(Artwork care of Karen Ramsay (www.karenramsay.com), profile photo care of brianlackeyphotography.com)

Thursday, April 10, 2014

Concert review - ...And You Will Know Us By The Trail Of Dead, with La Femme, Silver Snakes, and Git Some

3 April 2014 (Summit Music Hall, Denver CO)

Good intentions and all of that... I wanted to make it down to Denver in time to catch all of the acts, but I ran quite late, arriving just in time to catch La Femme's extended soundcheck. I was disappointed to miss Silver Snakes and Git Some, but I wasn't alone; most of crowd showed up sometime during La Femme's frantic set..

032 La Femme
It seemed to take a long time for La Femme to get their monitors and mics correctly set up, but that gave us plenty of time to take in the band members and appreciate each one's unique style, from pseudo-vaquero panache to metrosexual boxer chic. Think Adam Ant, but organized by an ADHD costumer. But the random mix of looks was central to band's artistic sense of theatre: it's not a show unless it's a spectacle. It didn't matter, though, whether the band's appearance aligned because they played in such close formation.
□ □ □
● Activity list
a) Please decide whether each statement agrees with the concert review, answering yes or no and quoting the words of the review that settle it: (i) The reviewer arrived in time to see Silver Snakes. (ii) The concert took place at Summit Music Hall in Denver. (iii) Most of the crowd showed up during La Femme's set.
b) Revise the concert review starting at "Thursday, April 10, 2014" and ending at "Hall, Denver CO)", with "Concert review" changed to "Show review".
□ □ □
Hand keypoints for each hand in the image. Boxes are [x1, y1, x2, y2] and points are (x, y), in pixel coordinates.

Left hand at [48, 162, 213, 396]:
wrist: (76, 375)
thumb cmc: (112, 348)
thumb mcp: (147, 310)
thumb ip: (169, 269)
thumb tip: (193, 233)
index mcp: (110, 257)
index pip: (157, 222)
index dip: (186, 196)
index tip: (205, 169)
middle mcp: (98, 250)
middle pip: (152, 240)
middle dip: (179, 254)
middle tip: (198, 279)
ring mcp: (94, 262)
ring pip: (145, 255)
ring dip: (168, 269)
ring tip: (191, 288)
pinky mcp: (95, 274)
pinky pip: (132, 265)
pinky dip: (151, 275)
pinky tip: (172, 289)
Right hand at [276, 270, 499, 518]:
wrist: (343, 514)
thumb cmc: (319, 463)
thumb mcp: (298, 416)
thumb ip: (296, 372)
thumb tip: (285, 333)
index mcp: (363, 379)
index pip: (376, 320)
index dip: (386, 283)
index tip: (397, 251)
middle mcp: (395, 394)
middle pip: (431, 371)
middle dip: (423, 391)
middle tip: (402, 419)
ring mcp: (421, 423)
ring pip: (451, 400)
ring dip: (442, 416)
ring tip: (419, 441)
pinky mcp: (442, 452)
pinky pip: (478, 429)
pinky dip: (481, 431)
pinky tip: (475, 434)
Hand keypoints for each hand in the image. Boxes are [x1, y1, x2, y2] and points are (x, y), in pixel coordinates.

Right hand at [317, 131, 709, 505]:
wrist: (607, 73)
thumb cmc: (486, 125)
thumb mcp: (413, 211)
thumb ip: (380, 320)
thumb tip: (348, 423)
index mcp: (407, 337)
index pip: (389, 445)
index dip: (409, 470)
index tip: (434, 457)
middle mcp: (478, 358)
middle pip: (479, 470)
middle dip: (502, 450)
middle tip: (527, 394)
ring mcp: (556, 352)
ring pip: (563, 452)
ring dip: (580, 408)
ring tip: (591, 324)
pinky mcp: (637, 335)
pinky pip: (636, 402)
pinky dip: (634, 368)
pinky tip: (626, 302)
□ □ □
● Response list
a)
(i) No: "I was disappointed to miss Silver Snakes and Git Some"
(ii) Yes: "3 April 2014 (Summit Music Hall, Denver CO)"
(iii) Yes: "most of crowd showed up sometime during La Femme's frantic set"

b)
Thursday, April 10, 2014

Show review - ...And You Will Know Us By The Trail Of Dead, with La Femme, Silver Snakes, and Git Some

3 April 2014 (Summit Music Hall, Denver CO)